Calls for Greater Focus on Solutions, Not Negativity
It follows the release of the State of Environment report, which portrayed a dire situation for Australia’s environment and a degenerating landscape and biodiversity.“I have to confess—perhaps I should have known—I didn’t know how far behind we were on meeting those environmental flows until I took on this portfolio,” Environment Minister Tanya Plibersek said on July 18 as she attacked the former Coalition government.
“Years of warnings that were ignored or kept secret. Promises made, but not delivered.

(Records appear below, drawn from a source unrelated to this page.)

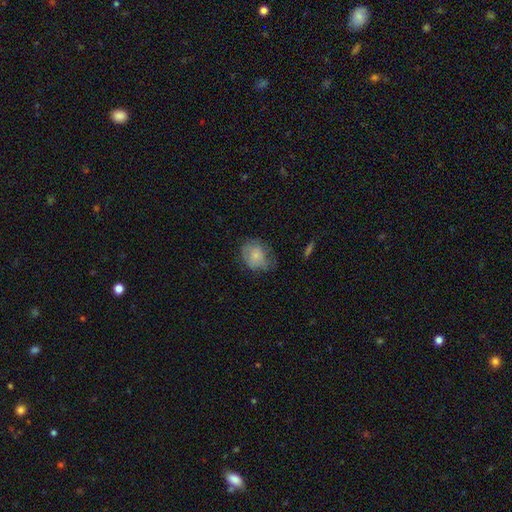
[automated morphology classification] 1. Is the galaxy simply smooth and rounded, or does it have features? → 72% smooth, 20% featured or disk, 8% star or artifact.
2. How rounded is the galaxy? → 58% round, 41% in between, 1% cigar-shaped.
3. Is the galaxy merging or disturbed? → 53% none, 31% minor disturbance, 14% major disturbance, 2% merger.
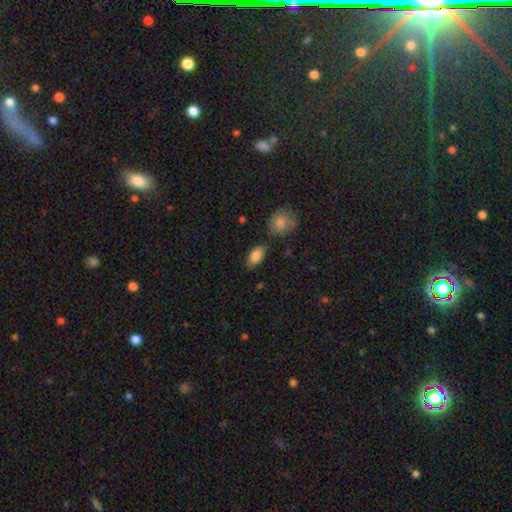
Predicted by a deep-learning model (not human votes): Smooth or featured: smooth — 86% (star or artifact — 7%)
How rounded: in between — 91% (cigar-shaped — 5%)
Merging: none — 77% (minor disturbance — 15%)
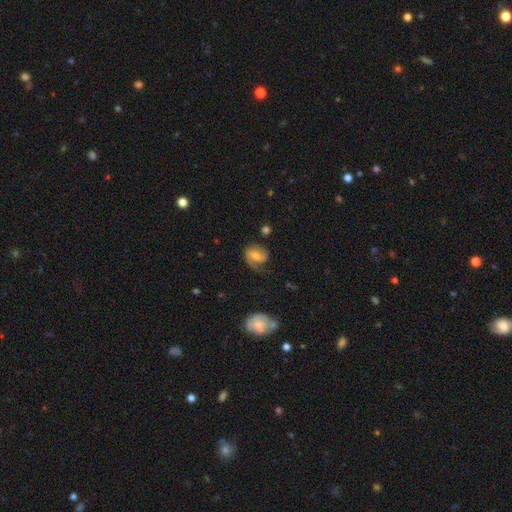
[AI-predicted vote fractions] A featured or disk galaxy (64%) with a weak bar (46%), 2 (65%) medium (45%) spiral arms (91%) and a moderate central bulge (54%).

Vote fractions:
- Smooth or featured? featured or disk: 64% / smooth: 28% / star or artifact: 8%
- Edge-on disk? no: 97% / yes: 3%
- Bar? weak: 46% / no: 38% / strong: 17%
- Spiral arms? yes: 91% / no: 9%
- Spiral winding? medium: 45% / tight: 29% / loose: 26%
- Spiral arm count? 2: 65% / 1: 23% / can't tell: 9% / 3: 2% / 4: 1% / more than 4: 1%
- Bulge size? moderate: 54% / small: 35% / none: 5% / large: 5% / dominant: 1%
- Merging? none: 61% / minor disturbance: 23% / major disturbance: 14% / merger: 2%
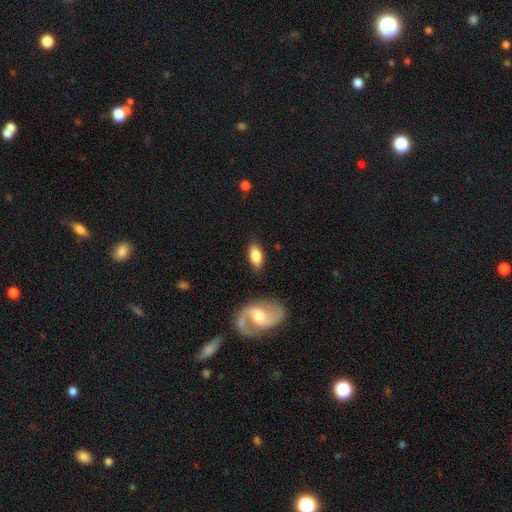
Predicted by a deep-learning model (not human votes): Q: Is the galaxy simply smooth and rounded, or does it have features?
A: smooth — 79%.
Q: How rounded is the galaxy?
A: in between — 91%.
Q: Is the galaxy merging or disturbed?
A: none — 82%.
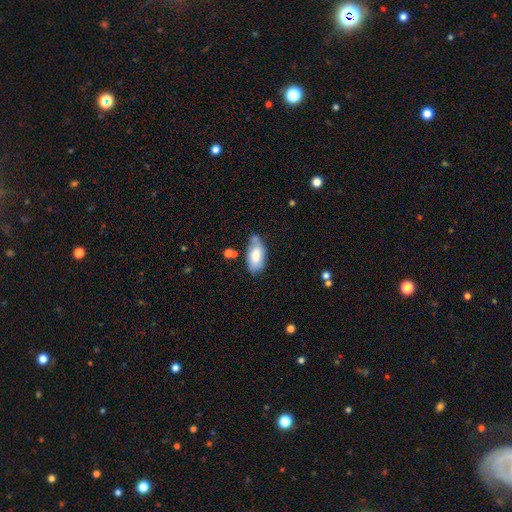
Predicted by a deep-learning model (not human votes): A smooth galaxy with no disk features (76%) that is in between round and cigar-shaped (92%). Merging: none (52%).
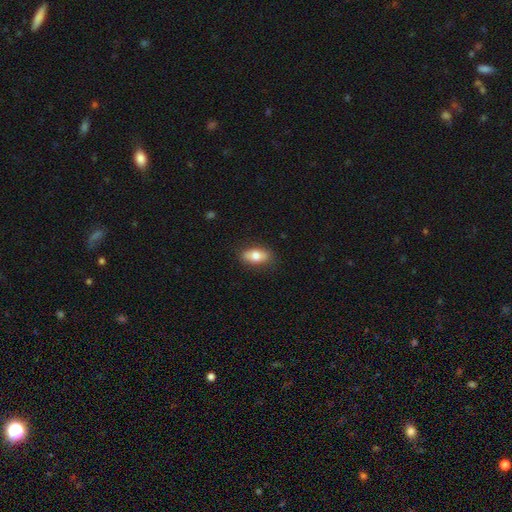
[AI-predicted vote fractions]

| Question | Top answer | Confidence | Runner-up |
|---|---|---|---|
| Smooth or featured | smooth | 74% | featured or disk (20%) |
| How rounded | in between | 87% | cigar-shaped (8%) |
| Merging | none | 84% | minor disturbance (13%) |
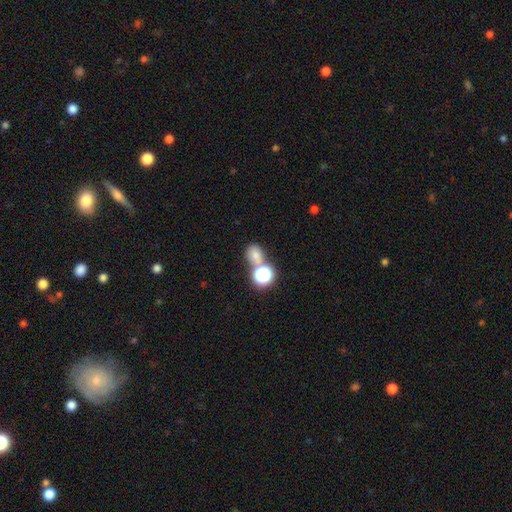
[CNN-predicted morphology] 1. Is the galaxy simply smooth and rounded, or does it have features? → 70% smooth, 21% star or artifact, 9% featured or disk.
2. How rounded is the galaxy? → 58% round, 41% in between, 1% cigar-shaped.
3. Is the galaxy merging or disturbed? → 54% none, 32% merger, 10% minor disturbance, 4% major disturbance.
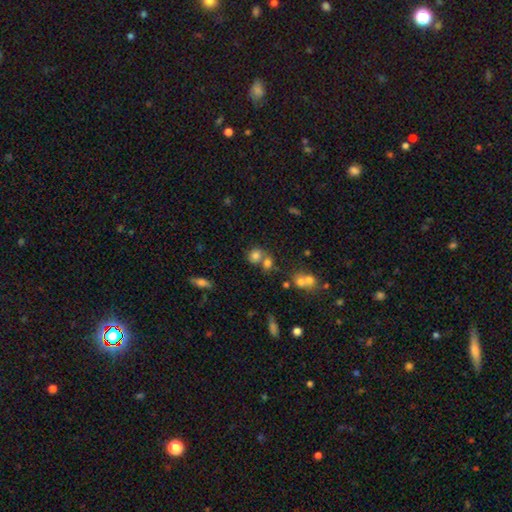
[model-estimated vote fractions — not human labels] The model was most divided on "merging": none: 47%, merger: 39%, minor disturbance: 10%, major disturbance: 4%. More confident: smooth or featured — smooth (75%); how rounded — round (71%).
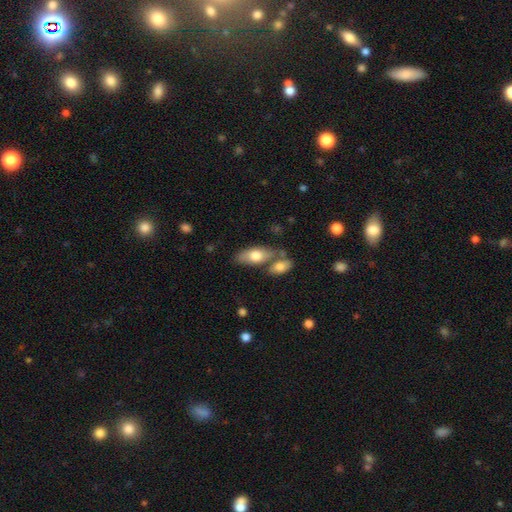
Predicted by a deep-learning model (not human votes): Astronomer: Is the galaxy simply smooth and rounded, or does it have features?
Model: smooth — 73%.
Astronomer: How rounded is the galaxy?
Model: in between — 84%.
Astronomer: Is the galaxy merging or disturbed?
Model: none — 56%.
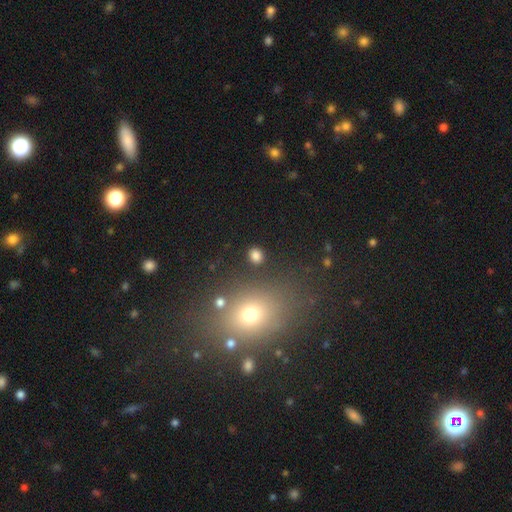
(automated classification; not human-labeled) smooth 82%, star or artifact 13%, featured or disk 5%. Down the decision tree: how rounded — round (69%); merging — none (87%).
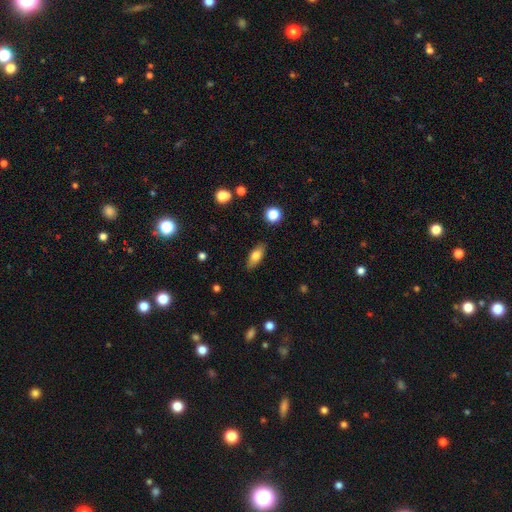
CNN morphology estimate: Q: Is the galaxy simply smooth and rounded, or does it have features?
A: smooth — 73%.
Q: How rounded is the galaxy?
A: in between — 79%.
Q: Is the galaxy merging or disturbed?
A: none — 86%.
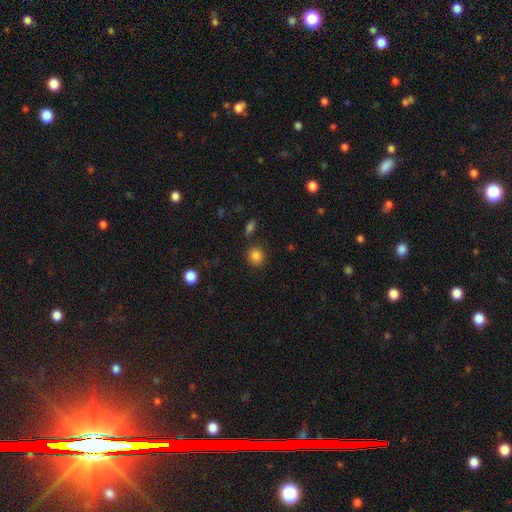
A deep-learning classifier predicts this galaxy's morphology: A smooth galaxy with no disk features (84%) that is round (82%). Merging: none (83%).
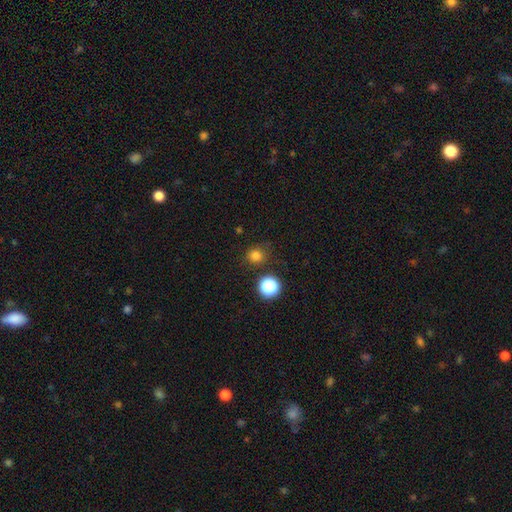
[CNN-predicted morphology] This is likely a smooth galaxy (78%). How rounded: clearly round (89%). Merging: clearly none (83%).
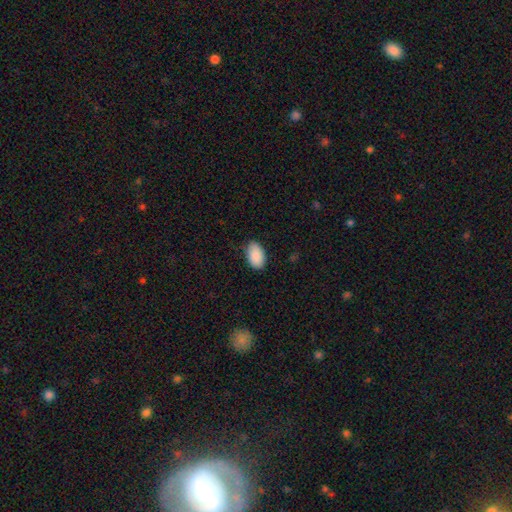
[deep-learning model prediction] This is clearly a smooth galaxy (90%). How rounded: clearly in between (94%). Merging: likely none (80%).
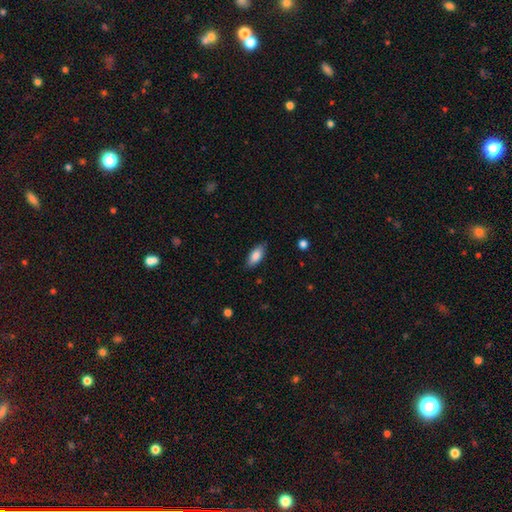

Dodgy behaviour undermining public confidence, brutal funding cuts, wilful neglect,” she alleged.
But Davie noted that some of the aspects in the report “might be tied to domestic politics” and will potentially damage the reputation of Australian farmers overseas when they’re “actually doing the right thing.”
“We can back that up with with our own measurements and reporting,” Davie told The Epoch Times. “If you look at the national accounts, we’re back at the 1990 levels of forest cover ... We’ve [also] gone from 50 percent healthy ground cover levels at the end of last September (end of the dry season) to now 78 percent.”
“So the challenge with the environment is you can pick different timelines to measure things and have a different story.
“I think it’s got to be a holistic conversation.”
One factor behind the inaccuracies in the State of the Environment Report’s depictions of the environment is that Australia “doesn’t actually have really good metrics for measuring things like biodiversity or quality of our environments like canopy cover,” he added.
“That’s the big challenge with the State of the Environment report. The environment is about quality and not quantity of canopy from a satellite and we’ve really got to focus on that.”
The Queenslander also urged the government to focus on solutions instead of negativity.
“I think that the future is owned by the optimist,” Davie noted, saying that farmers are “also trying to communicate to a global population about how we operate here, and we can back that up with our own measurements and reporting that the industry’s done to demonstrate where we’re not causing this harm to the environment.”
Davie added that farmers and people in the industry he represents are very much looking forward to engaging with the new government and its ministers—Plibersek and agriculture minister Senator Murray Watt—as they can help provide the most informed view of the situation on the ground in contrast to top down approaches that tend to be more quantitative.
“We manage 50 percent of the Australian landscape. I don’t think the government can afford to do that, and we can do it productively, feed people, and deliver outcomes. We just want to get in the room and work out how to do it,” he said.
“There are lots of things producers are doing every day,” he added of private sustainability initiatives. “Beef producers and agricultural producers would have dozens of little environmental projects that they’re running on their own property that they don’t categorize as a project [with the government].”
On his own property, Davie’s been able to remove hundreds of wild dogs to see a Black Swan population recover. “There are some things we do that we probably don’t tell our customers about that they'd love to know about.”